かつては、どこの手芸品店にも置いてあった、お馴染みのものでした。この引き出し一つで、75色の糸をしまっておけます。
 

ネット検索で見つけた、別の会社の糸ケース。
こんな風に入れていたに違いありません。

ところで、その糸ケースの引き出し、うまく開きません。
引き出しを取り出して中をのぞいてみると、桟が何ヵ所かで取れしまっていました。
「桟をつけるだけで、なおりますよ。なおしてから店に出そうと思っていたのだけれど、連休に間に合わなくって」
と店主。大型連休は益子全体にかきいれどき、いつもと違って店内にはたくさんの客がひしめいていました。
単純なつくりだからなおしてみようと、その糸の引き出しをいただいてきました。


なくなっている桟は、同じ大きさの部材をつくって、とりつけました。
桟は8本いりますが、3本なくなっていました。


真ん中は桟ではなく、箱に強度を持たせるために板を渡してありました。
ところがその板はごく薄いもので、長年使っているうちに、引き出しの重さを受けて、釘を打ったところが欠けたため、別の釘を打って修理した後がありました。修理したところも同じように板が欠け、釘がむき出しになっていて、板はずり落ちてしまっていました。
効いていない釘を三本抜いて、ボンドをつけて、曲がってしまっている板をはたがねで正しい位置に固定してから、細いねじ釘を外から打ちなおしました。

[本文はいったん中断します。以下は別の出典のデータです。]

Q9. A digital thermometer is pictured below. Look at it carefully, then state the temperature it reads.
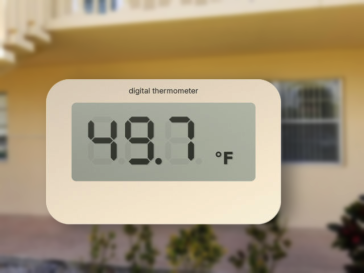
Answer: 49.7 °F
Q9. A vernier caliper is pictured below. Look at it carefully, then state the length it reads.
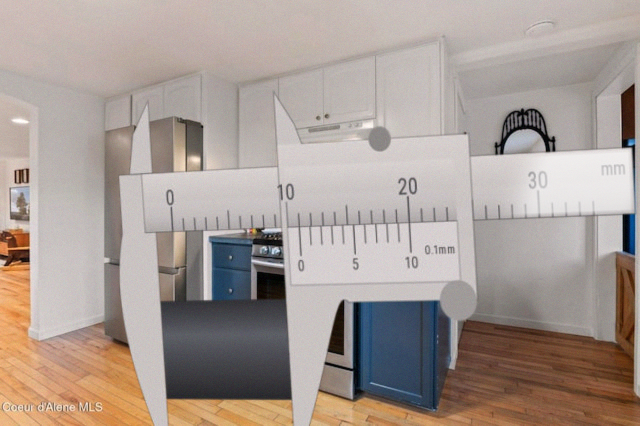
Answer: 11.0 mm
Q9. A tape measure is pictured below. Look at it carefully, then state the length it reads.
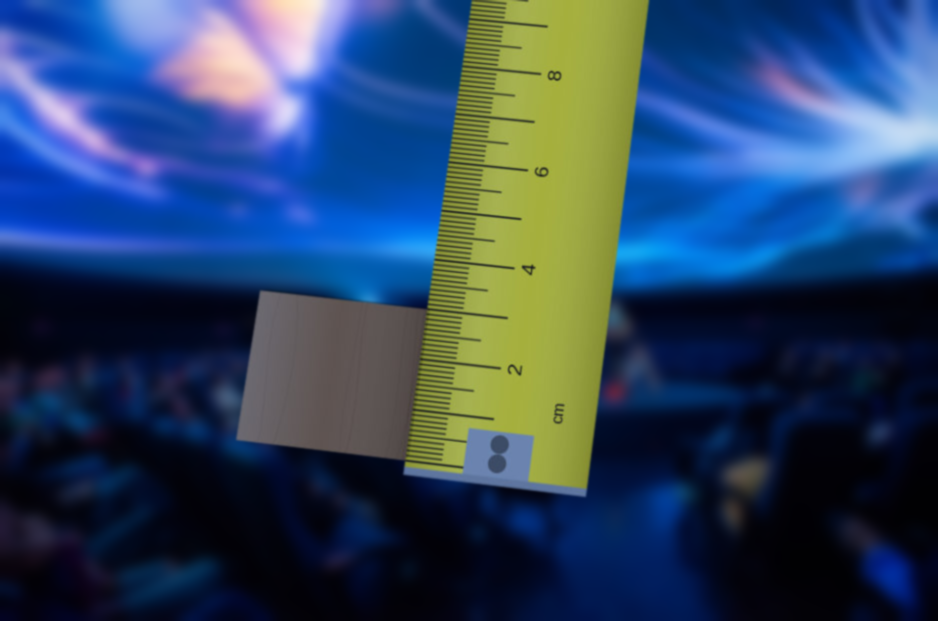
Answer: 3 cm
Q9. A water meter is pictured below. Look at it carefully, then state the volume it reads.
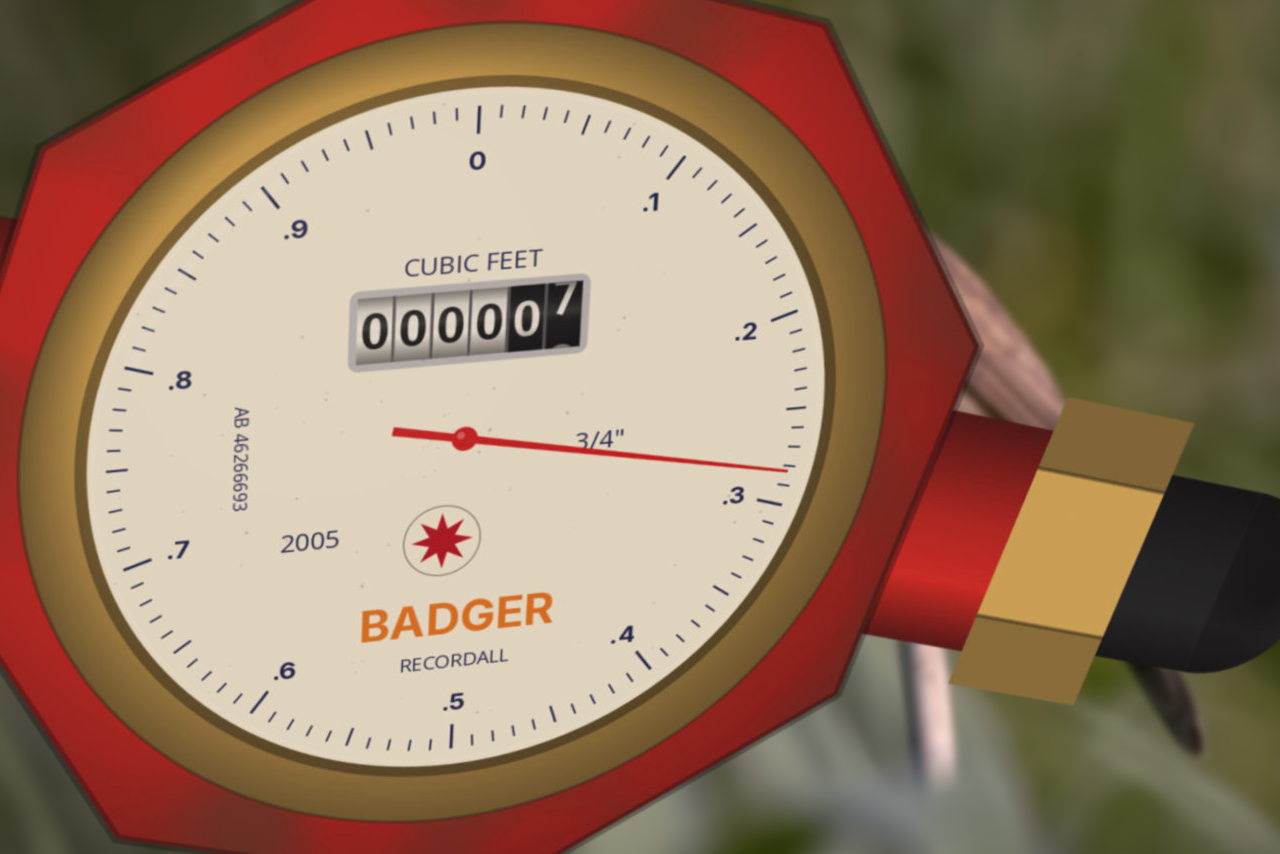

さて、上から二段目の引き出しは、どうしてもきちんと閉まりません。よくよく見たら、桟(上の写真の左から二本目)が手前に出過ぎていて、邪魔していました。
ということは、手芸店に置いてあるときからずっと、閉まっていなかったのです。桟を短く切ったらちゃんと閉まりました。
 
大量につくったであろう引き出しですが、接着剤は使っていないし、桟の長さも一定ではないし、全体に手づくり感があふれています。
きっと、家内工業のような小さな工場で、手分けしてつくったものなのでしょう。
本体はラワン材、引き出しはラワン材とラワン合板でできているので、1960年代か、70年代のものだと思われます。

1960年代は、服は誰もが手づくりがあたりまえの時代でした。
買った布に合わせて、どんな色の糸で縫おうかと、ミシン糸を選ぶのは、誰にとっても楽しい時間だったことでしょう。


修理が終わったら、どの引き出しも、すいすいと開くようになりました。


一番上の、「折鶴印御縫糸」とガラスに書いてある引き出しだけ、三つに仕切ってあります。
はさみやラベルなど、糸ではないものも入れられるけど、大量にストックしなくてはならなかった、需要の多い白糸と黒糸のストックを入れていたのだろうと推察します。


二段目の引き出しからは、全部同じつくりです。

これに、ボルトやナット、ワッシャーなど、細々したものを入れるつもりです。
ガラスのついている前面の引き出しに見本を入れて、その奥に三種類のパーツを入れることができます。
この小引き出しだけで、75種類の細々したものを収納しておけるはずです。素晴らしい!